*ACTION ITEM:*
Return each line of the listing below, unchanged, and omit the images.

*MATERIAL PROVIDED:*
-- -- --

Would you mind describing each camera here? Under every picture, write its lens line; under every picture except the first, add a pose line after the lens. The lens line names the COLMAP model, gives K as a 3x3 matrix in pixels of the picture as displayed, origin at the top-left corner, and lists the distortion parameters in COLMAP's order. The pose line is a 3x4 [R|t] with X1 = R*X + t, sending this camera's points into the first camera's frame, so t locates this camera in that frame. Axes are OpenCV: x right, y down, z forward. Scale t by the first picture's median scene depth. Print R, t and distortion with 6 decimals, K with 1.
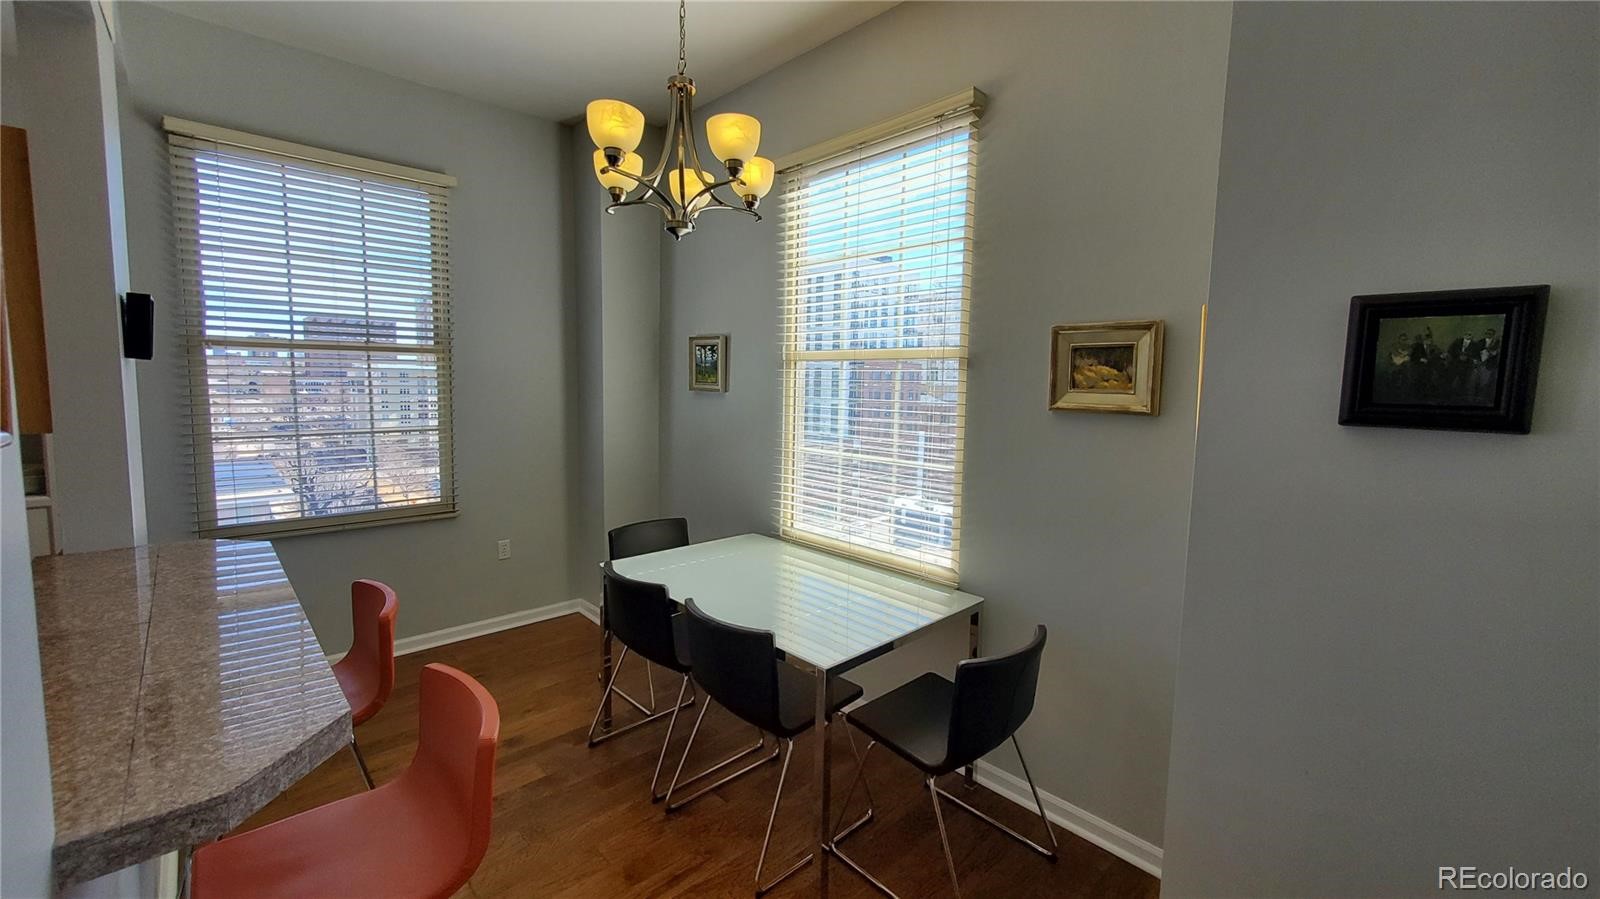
lens RADIAL K [[638.0, 0, 806.8], [0, 638.0, 474.7], [0, 0, 1]] dist [-0.016780, -0.000097]
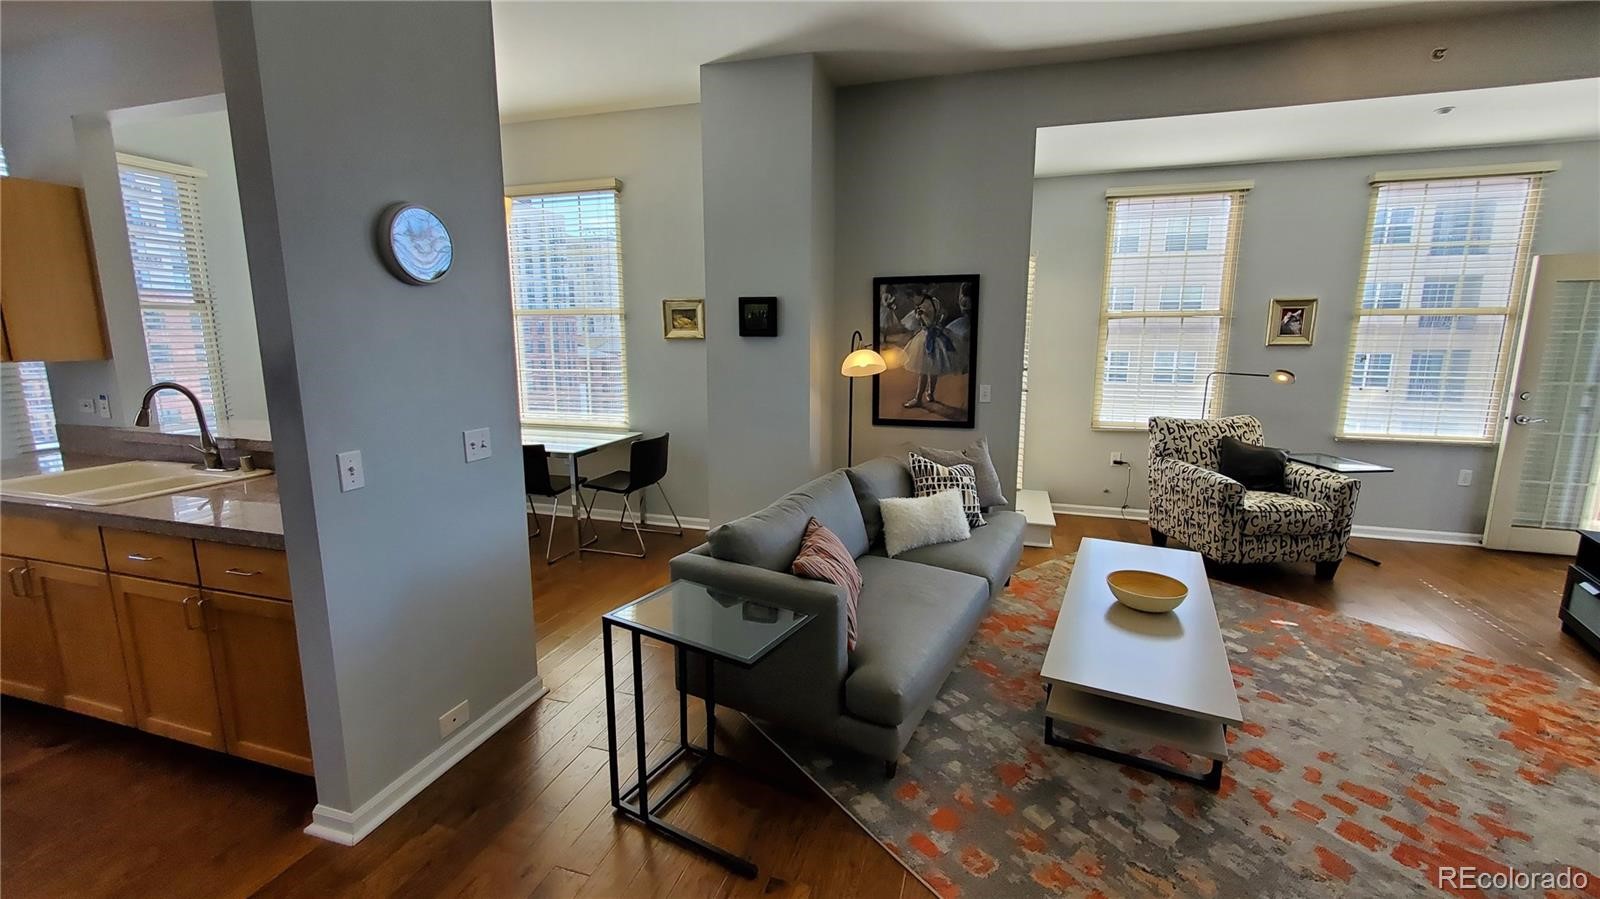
lens RADIAL K [[632.5, 0, 804.6], [0, 632.5, 437.8], [0, 0, 1]] dist [-0.000777, -0.000201]
pose [[0.869406, -0.096568, 0.484570, -0.281878], [0.086405, 0.995318, 0.043326, 0.183385], [-0.486485, 0.004201, 0.873679, -1.120752]]
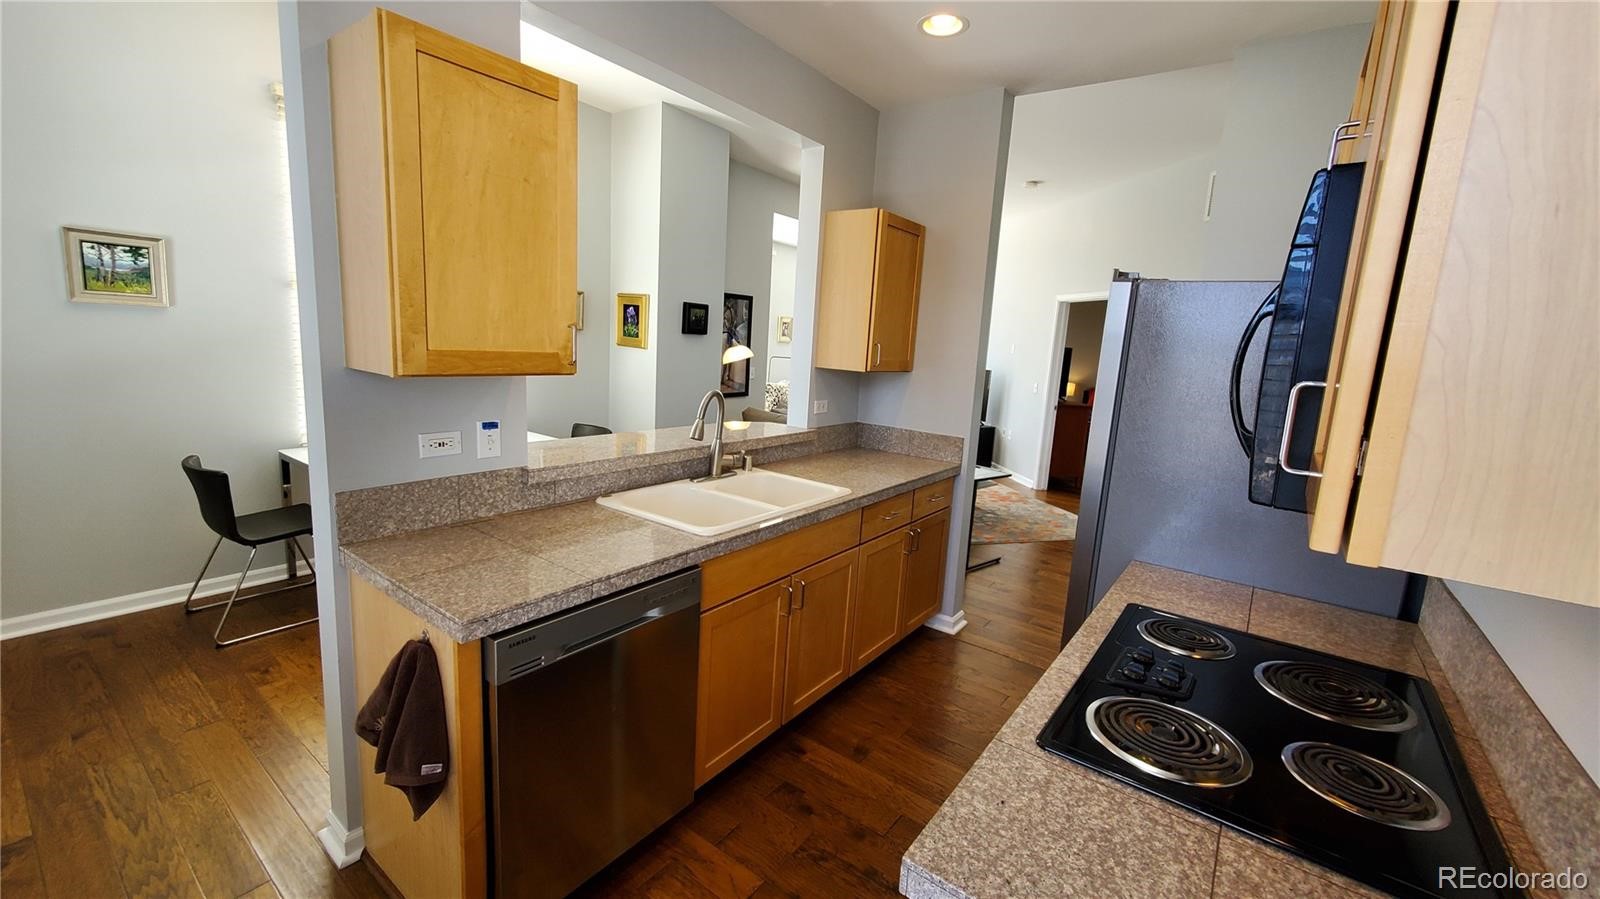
lens RADIAL K [[632.5, 0, 804.6], [0, 632.5, 437.8], [0, 0, 1]] dist [-0.000777, -0.000201]
pose [[-0.170952, -0.184467, 0.967857, -1.829182], [0.080172, 0.976456, 0.200267, -0.094976], [-0.982012, 0.111831, -0.152138, 0.505774]]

-- -- --

*TASK SOLUTION:*
Would you mind describing each camera here? Under every picture, write its lens line; under every picture except the first, add a pose line after the lens. The lens line names the COLMAP model, gives K as a 3x3 matrix in pixels of the picture as displayed, origin at the top-left corner, and lists the distortion parameters in COLMAP's order. The pose line is a 3x4 [R|t] with X1 = R*X + t, sending this camera's points into the first camera's frame, so t locates this camera in that frame. Axes are OpenCV: x right, y down, z forward. Scale t by the first picture's median scene depth. Print R, t and distortion with 6 decimals, K with 1.
lens RADIAL K [[638.0, 0, 806.8], [0, 638.0, 474.7], [0, 0, 1]] dist [-0.016780, -0.000097]
lens RADIAL K [[632.5, 0, 804.6], [0, 632.5, 437.8], [0, 0, 1]] dist [-0.000777, -0.000201]
pose [[0.869406, -0.096568, 0.484570, -0.281878], [0.086405, 0.995318, 0.043326, 0.183385], [-0.486485, 0.004201, 0.873679, -1.120752]]
lens RADIAL K [[632.5, 0, 804.6], [0, 632.5, 437.8], [0, 0, 1]] dist [-0.000777, -0.000201]
pose [[-0.170952, -0.184467, 0.967857, -1.829182], [0.080172, 0.976456, 0.200267, -0.094976], [-0.982012, 0.111831, -0.152138, 0.505774]]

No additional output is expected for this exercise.